= Regensburg Interim =

The Regensburg Interim, traditionally called in English the Interim of Ratisbon, was a temporary settlement in matters of religion, entered into by Emperor Charles V with the Protestants in 1541.

It was published at the conclusion on 29 July 1541 of the Imperial Diet known as the Diet of Ratisbon. It was based on the result of the previous conference between Roman Catholics and Protestants, in which an agreement had been reached on the idea of justification and other points of doctrine. Consequently the imperial "recess" enacted:

- that the adjustment of the religious question should be postponed until the next general council or imperial diet;
- that meanwhile the Protestants should not go beyond or against the articles agreed upon;
- that an ecclesiastical reform be inaugurated by the prelates;
- that the Nuremberg Religious Peace (1532) should be maintained;
- that monasteries and chapter-houses should remain intact;
- that the ecclesiastics should retain their possessions;
- that the Protestants should not draw anyone to their side;
- that all judicial proceedings in matters of religion should be suspended; that the imperial court of justice (Reichskammergericht) should remain as before;
- and that the recess of Augsburg (1530) should remain in force.

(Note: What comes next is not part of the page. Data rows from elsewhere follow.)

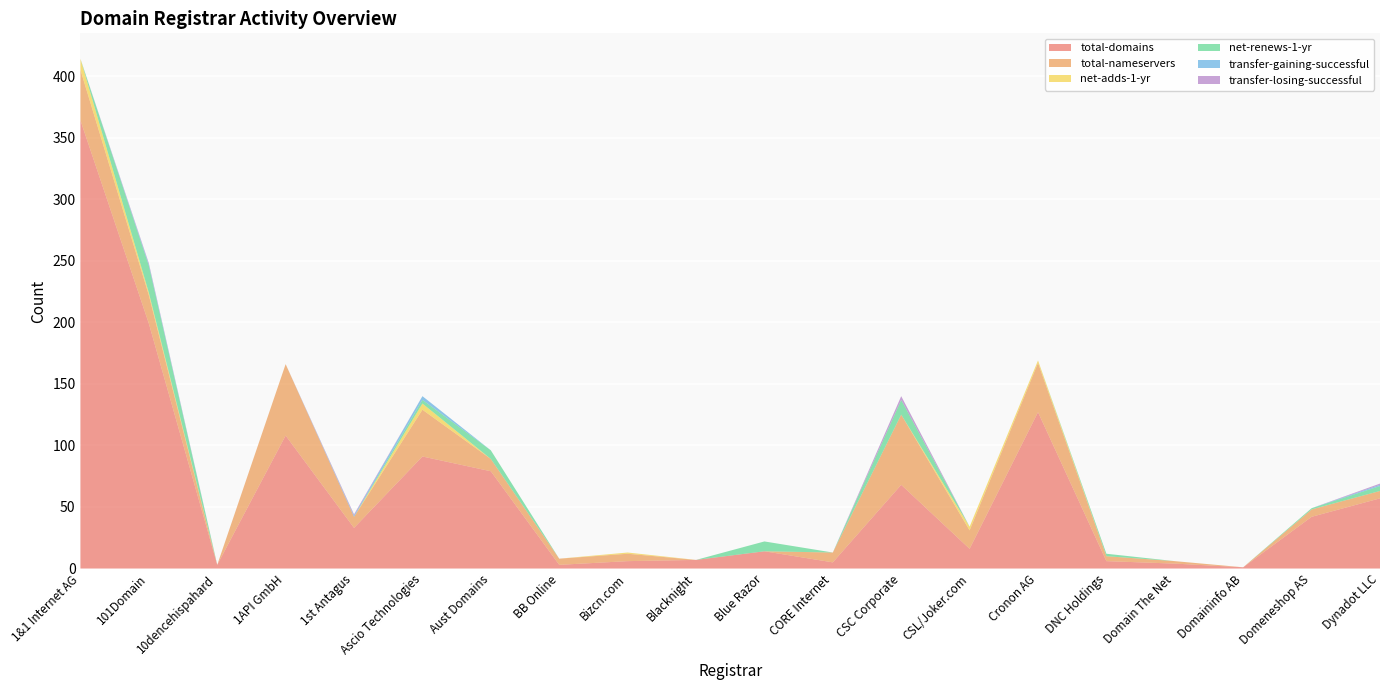

Reading left to right, extract all data points from this chart.

total-domains: 364	199	3	108	33	91	79	3	6	7	14	5	68	16	127	6	4	1	42	57
total-nameservers: 41	23	0	58	9	38	10	5	6	0	0	8	57	15	40	4	2	0	6	6
net-adds-1-yr: 9	2	0	0	0	5	0	0	1	0	0	0	0	3	2	0	0	0	0	0
net-renews-1-yr: 0	22	0	0	0	3	7	0	0	0	8	0	12	0	0	2	0	0	1	4
transfer-gaining-successful: 0	1	0	0	1	3	0	0	0	0	0	0	0	0	0	0	0	0	0	1
transfer-losing-successful: 0	1	0	0	1	0	0	0	0	0	0	0	3	0	0	0	0	0	0	1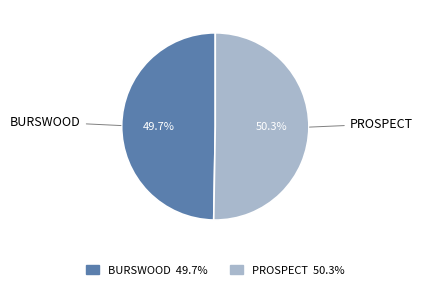

How many slices are in this pie chart?

2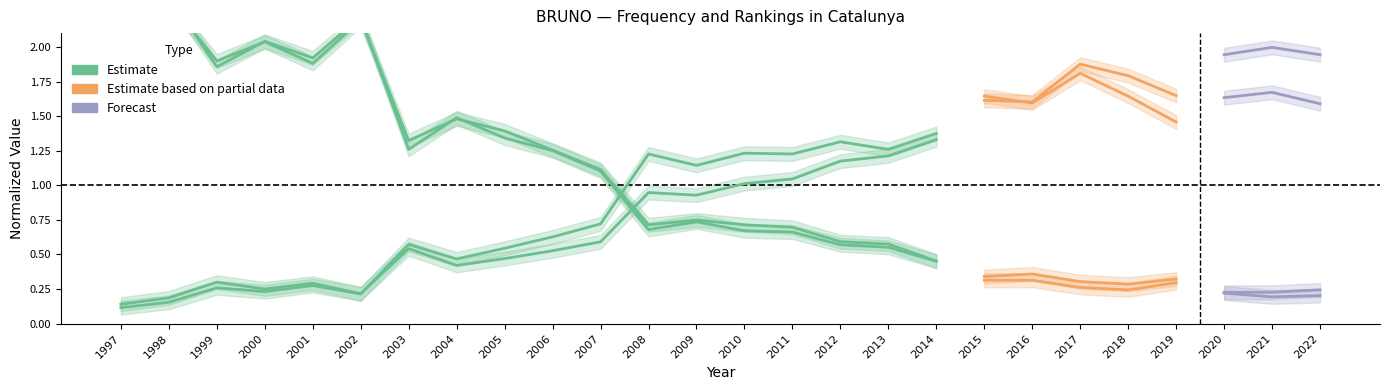

Which has a higher value, 1998 or 1999?

1998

Owing to the opposition of the Protestants Charles V, in a secret declaration, made them concessions which practically nullified the recess. The articles agreed upon were to be accepted in the sense of their theologians; the monasteries and chapter-houses might be called on to inaugurate a reform; the ecclesiastics, monasteries, and chapter-houses, that had embraced the Confession of Augsburg, were to remain in the full possession of their property; the Protestants were not to compel the subjects of Catholic princes to embrace their faith, but if anyone came to them spontaneously, he was not to be hindered; the members of the imperial court of justice were not to be molested, if they turned Protestants; and the recess of Augsburg was to have force only in matters not appertaining to religion.